* Görev Yönergesi
Aşağıdaki "Zaman" başlıklı metinde "geceler ne kadar" ifadesini içeren sözlerle başlayıp "çocukken yaşadığınızı bilerek.." ile biten bölümü harfi harfine yeniden yazın.

* Metin Bölümü
—————

27 Kasım 2010 Cumartesi

Zaman

geceler ne kadar uzun olursa o kadar çok şey hatırlıyor insan geçmişiyle alakalı.. o mutlu, herşeyden bi haber, dünyayı umursamayan, ipiyle kuşağı birbirine denk, şımarık bir çocuk yıllarınıza bir kez daha gidiyorsunuz.. sonra o mutluluğu bozarmışcasına gizli bir el sizi birden yukarı çekiyor sanki ve sizi geceleri uykusuz bırakan -neden geçmişimi düşünüyorum lan ben- şimdiki zaman gerçekliğine dönüyorsunuz.. sonra tüm acıları geride bırakmak için son bir umutla kapıyorsunuz gözlerinizi.. tüm güzel şeyleri çocukken yaşadığınızı bilerek..

merdivenlerden üçer beşer atlayarak iniyorsunuz.. sokak kapısı, günlerce kömür madeninde tutsak kalmış maden işçilerinin çıkışı bulduğunda yaşadığı sevinçle yansıtıyor sokaktaki güneşi tüm suratınıza.. ve hemen ardından kulaklarınız gülüyor dışardan gelen seslere.. sokak kapısı sanki paralel evrene açılan bir geçit gibi karşınızda duruyor.. ve korkusuzca geçiyorsunuz o kapıdan olacakları umursamadan.. ne yana baksanız etrafta oynayan çocuklar görüyorsunuz.. en yakın arkadaşlarınızın top oynadığını görüp beni de alın lan der gibi boynunuzu büküyorsunuz.. ve içlerinden en şerefsizi kenara çekil lan diye azarlıyor sizi.. kaldırımın kenarına oturup öle mal gibi bekliyorsunuz.. ama bu bile sizin mutluluğunuzu bozmaya yetmiyor.. çünki çocuksunuz.. ve birazdan ilker'in annesi balkondan bağırıyor ilker buraya gel diye.. biraz önce sizi azarlayan o piç kurusu çocuk, gel lan ilker'in yerine oyna diyor sanki hiçbir şey olmamış gibi.. sizde hiçbir şey olmamış gibi katılıyorsunuz aralarına.. dünyalar kadar mutlusunuz çünki.. o size kadroları gösteriyor bak bunlar bizim adamlar diğerleri rakip diye.. ama siz sadece küt küt atan kalbinizin sesini duyuyorsunuz.. o kadar mutlusunuz ki.. dedim ya çocuksunuz çünki..

—————

* Sağlanan Kayıtlar
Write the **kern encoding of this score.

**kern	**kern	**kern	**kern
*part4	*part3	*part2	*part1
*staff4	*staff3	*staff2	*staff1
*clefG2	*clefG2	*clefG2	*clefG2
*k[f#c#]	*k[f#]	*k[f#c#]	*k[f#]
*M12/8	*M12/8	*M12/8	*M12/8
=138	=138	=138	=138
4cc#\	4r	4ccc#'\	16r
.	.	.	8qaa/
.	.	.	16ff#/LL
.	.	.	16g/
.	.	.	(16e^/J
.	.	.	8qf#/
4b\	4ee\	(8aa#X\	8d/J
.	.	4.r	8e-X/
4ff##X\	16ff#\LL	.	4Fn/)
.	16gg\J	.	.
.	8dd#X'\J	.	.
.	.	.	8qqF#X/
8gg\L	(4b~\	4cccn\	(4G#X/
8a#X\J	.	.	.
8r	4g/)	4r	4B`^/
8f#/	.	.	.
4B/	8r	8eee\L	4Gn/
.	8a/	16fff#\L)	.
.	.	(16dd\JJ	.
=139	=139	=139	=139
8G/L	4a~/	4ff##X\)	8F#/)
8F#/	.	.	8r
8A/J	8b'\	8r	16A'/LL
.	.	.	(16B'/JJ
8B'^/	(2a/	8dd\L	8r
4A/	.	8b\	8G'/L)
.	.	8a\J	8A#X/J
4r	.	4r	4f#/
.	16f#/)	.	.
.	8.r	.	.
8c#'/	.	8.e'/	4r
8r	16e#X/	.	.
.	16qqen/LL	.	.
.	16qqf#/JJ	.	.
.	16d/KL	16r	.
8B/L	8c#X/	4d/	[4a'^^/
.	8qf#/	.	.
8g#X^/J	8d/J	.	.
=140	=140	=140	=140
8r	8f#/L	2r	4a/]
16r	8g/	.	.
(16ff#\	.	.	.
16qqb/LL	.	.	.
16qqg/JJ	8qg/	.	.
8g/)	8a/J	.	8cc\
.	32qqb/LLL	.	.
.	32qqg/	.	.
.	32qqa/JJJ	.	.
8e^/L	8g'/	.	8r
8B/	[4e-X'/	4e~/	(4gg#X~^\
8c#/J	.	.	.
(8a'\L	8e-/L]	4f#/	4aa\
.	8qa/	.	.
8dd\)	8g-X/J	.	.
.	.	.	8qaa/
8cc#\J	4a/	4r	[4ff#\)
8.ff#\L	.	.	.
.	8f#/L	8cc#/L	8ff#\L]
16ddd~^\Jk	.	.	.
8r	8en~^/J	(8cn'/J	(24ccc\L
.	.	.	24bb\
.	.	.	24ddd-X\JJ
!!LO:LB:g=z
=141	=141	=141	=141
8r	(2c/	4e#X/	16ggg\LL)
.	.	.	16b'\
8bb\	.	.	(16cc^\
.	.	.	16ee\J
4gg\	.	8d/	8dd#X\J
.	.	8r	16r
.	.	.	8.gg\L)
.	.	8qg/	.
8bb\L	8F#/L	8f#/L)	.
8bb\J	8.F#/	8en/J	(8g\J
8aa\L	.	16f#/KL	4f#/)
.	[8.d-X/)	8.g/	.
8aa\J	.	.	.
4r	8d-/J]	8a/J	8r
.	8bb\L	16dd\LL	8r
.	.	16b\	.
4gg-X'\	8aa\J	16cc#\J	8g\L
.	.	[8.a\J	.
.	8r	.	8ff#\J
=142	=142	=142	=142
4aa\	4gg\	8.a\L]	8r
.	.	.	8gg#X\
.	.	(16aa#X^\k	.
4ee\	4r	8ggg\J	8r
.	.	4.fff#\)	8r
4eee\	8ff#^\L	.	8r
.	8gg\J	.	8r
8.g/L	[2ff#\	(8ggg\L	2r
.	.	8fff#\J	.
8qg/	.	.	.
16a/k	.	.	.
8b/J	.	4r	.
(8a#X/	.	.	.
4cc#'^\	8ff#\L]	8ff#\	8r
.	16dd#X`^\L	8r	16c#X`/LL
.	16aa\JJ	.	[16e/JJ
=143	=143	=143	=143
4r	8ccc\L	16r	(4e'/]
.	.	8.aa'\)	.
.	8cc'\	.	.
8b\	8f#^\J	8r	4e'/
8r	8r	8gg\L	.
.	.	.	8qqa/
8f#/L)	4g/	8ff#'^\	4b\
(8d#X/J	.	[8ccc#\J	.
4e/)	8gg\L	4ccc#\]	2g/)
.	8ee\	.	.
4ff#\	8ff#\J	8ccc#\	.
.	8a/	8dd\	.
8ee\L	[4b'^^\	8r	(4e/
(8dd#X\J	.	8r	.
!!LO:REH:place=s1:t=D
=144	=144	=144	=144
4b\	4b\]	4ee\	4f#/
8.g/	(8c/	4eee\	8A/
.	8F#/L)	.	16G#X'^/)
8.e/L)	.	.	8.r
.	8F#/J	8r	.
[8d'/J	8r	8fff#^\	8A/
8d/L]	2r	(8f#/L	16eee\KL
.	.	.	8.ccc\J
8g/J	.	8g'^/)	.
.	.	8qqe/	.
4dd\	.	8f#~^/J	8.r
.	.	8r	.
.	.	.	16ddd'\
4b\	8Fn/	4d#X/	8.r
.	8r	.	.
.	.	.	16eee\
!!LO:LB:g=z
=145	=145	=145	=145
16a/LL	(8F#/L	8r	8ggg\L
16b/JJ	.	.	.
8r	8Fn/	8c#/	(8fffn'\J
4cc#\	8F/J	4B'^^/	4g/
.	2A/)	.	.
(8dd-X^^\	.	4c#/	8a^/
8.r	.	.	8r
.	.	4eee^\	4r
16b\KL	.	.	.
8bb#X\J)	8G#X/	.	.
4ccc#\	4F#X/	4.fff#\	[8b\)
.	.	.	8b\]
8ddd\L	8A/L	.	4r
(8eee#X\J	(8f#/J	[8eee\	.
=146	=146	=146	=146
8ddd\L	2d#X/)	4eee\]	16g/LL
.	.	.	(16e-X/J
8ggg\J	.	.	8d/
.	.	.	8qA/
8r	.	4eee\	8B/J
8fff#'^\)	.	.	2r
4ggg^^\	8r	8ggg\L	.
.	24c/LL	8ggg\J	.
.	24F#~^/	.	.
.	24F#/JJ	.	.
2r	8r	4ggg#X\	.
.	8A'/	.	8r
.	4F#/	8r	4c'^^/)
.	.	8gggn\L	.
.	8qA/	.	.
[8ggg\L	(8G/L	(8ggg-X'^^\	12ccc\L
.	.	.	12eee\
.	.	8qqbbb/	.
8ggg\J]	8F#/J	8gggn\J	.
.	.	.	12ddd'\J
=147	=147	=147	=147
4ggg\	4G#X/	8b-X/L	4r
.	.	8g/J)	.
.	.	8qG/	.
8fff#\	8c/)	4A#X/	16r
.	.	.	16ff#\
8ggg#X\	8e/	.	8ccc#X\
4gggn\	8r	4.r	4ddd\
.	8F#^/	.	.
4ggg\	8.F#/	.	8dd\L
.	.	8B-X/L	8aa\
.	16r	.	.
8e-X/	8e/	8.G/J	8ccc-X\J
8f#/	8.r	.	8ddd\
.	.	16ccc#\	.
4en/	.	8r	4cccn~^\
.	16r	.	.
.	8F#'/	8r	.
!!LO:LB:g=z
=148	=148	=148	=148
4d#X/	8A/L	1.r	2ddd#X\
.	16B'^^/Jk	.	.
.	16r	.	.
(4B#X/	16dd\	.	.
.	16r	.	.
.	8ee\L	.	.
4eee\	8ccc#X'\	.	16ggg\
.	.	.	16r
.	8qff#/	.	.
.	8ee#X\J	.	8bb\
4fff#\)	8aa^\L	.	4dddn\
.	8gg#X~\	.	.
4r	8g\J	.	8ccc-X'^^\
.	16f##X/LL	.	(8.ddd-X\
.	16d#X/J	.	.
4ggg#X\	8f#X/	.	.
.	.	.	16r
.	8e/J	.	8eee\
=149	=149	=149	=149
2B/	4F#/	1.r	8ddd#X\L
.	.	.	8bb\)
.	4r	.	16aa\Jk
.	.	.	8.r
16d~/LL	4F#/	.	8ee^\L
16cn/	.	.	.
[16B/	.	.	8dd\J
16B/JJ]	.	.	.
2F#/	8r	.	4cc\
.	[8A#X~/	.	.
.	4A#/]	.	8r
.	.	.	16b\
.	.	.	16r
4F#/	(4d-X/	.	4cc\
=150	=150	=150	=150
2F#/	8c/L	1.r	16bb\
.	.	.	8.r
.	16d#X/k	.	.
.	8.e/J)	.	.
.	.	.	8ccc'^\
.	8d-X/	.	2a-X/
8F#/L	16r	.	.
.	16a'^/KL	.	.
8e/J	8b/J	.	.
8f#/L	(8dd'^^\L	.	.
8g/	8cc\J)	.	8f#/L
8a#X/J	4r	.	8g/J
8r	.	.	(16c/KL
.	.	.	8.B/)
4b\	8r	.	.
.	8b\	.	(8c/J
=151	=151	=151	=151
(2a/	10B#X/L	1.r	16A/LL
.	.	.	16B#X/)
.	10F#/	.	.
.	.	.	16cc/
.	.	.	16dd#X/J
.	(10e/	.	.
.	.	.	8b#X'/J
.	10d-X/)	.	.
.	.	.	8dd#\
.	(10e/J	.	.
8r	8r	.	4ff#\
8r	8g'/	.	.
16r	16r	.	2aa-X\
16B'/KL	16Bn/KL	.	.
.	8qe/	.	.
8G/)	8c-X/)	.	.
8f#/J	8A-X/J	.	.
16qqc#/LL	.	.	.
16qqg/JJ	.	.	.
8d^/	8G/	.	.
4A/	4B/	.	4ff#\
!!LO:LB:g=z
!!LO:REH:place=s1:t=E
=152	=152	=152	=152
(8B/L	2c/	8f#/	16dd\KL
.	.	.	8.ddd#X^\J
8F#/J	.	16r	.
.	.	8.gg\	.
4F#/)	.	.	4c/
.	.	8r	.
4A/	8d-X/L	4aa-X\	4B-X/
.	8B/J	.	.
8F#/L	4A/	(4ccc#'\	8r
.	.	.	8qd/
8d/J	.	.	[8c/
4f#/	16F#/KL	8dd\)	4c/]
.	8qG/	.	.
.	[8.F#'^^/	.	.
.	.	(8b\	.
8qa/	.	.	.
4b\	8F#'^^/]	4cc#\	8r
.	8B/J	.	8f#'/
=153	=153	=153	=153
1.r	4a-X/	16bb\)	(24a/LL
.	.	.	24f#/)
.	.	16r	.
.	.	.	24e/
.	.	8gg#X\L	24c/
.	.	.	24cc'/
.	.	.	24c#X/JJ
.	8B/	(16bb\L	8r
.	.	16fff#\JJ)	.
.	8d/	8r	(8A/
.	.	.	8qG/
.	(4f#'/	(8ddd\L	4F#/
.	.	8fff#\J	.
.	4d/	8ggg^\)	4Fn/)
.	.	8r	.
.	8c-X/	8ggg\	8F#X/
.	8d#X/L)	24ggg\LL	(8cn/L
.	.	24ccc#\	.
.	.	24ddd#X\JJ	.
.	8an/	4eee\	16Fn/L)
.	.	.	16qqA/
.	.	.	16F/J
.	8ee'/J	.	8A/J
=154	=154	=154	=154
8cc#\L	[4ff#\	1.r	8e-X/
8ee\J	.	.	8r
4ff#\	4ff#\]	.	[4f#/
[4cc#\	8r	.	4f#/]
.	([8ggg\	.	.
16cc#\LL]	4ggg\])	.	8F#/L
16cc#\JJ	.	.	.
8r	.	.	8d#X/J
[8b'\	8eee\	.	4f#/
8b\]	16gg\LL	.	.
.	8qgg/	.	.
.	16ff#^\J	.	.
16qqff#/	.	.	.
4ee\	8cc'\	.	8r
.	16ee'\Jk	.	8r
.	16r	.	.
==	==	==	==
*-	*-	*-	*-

—————

* Tamamlanan Görev
geceler ne kadar uzun olursa o kadar çok şey hatırlıyor insan geçmişiyle alakalı.. o mutlu, herşeyden bi haber, dünyayı umursamayan, ipiyle kuşağı birbirine denk, şımarık bir çocuk yıllarınıza bir kez daha gidiyorsunuz.. sonra o mutluluğu bozarmışcasına gizli bir el sizi birden yukarı çekiyor sanki ve sizi geceleri uykusuz bırakan -neden geçmişimi düşünüyorum lan ben- şimdiki zaman gerçekliğine dönüyorsunuz.. sonra tüm acıları geride bırakmak için son bir umutla kapıyorsunuz gözlerinizi.. tüm güzel şeyleri çocukken yaşadığınızı bilerek..